A search for this idea, if it were pursued by a people, could rekindle the life of a nation and, in our case, become a means for us to escape the nightmarish pit of darkness into which our nation has fallen, our descent into hell. If so, it must be able to encompass us all. Its first effect is to fill us with a longing for truth, and justice, and all that is noble and good, a powerful idea, capable of ridding the nation of liars, deceivers, and hateful self-promoters; able to ennoble our aspirations, causing us to care for one another, and to strive for each other’s welfare; a nation endowed with care, compassion, and understanding; a people whose chief desire is truth, and justice, and the good and the well-being of all. Such is the idea that Perry Miller imagined, albeit tentatively; it remains for us to clarify it, and make it the ruling purpose of our existence. 

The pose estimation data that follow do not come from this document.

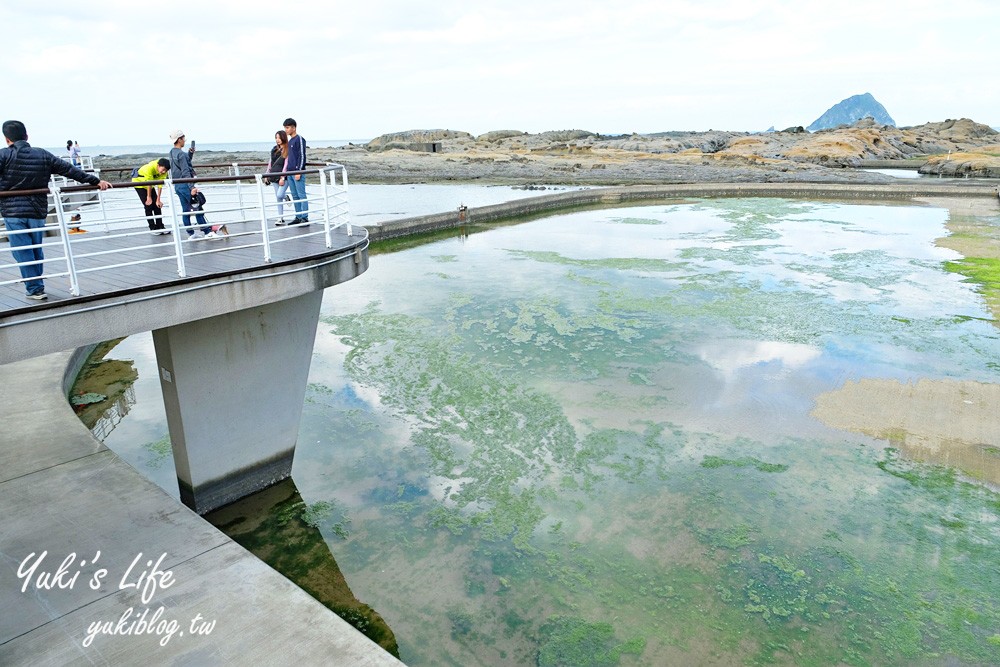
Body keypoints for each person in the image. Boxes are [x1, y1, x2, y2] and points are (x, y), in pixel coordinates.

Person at [0, 120, 111, 300]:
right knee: (36, 249)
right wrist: (95, 181)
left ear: (7, 139)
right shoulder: (41, 154)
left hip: (13, 212)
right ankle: (36, 286)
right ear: (26, 136)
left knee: (22, 250)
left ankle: (35, 288)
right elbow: (69, 170)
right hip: (37, 210)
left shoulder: (3, 155)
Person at [168, 130, 215, 239]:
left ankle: (191, 233)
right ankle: (207, 232)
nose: (184, 141)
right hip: (185, 185)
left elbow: (183, 162)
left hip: (177, 185)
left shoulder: (172, 152)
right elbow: (185, 171)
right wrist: (192, 187)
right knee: (198, 208)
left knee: (185, 210)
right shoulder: (180, 154)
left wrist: (190, 153)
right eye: (183, 138)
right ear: (179, 139)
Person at [131, 158, 171, 234]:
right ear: (158, 166)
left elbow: (160, 185)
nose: (164, 172)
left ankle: (160, 226)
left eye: (166, 170)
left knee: (157, 205)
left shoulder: (164, 171)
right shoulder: (149, 168)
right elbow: (149, 183)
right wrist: (148, 197)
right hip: (139, 184)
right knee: (148, 205)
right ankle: (152, 228)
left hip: (150, 185)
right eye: (163, 169)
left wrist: (158, 199)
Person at [283, 118, 308, 224]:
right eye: (285, 128)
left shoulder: (300, 139)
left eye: (287, 127)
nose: (286, 130)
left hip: (297, 172)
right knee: (295, 195)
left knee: (301, 195)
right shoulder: (290, 141)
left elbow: (302, 156)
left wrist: (299, 171)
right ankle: (298, 216)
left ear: (294, 127)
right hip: (290, 173)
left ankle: (304, 217)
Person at [268, 130, 290, 225]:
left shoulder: (287, 149)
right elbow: (270, 162)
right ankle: (280, 218)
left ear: (283, 137)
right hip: (273, 175)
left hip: (283, 177)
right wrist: (267, 174)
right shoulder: (274, 149)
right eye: (276, 138)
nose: (277, 140)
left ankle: (286, 197)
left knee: (280, 195)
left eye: (279, 137)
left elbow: (286, 164)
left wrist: (282, 177)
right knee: (278, 198)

In the next few essays, I will try to envisage and give expression to an idea of transcendent power and goodness that may serve as a prototype for American Sublime, an idea of absolute goodness, able to possess the minds of a people and bind them together, an idea of such power as to make a nation truly great. This may seem a visionary endeavor, but as it is written, “Where there is no vision, the people perish.”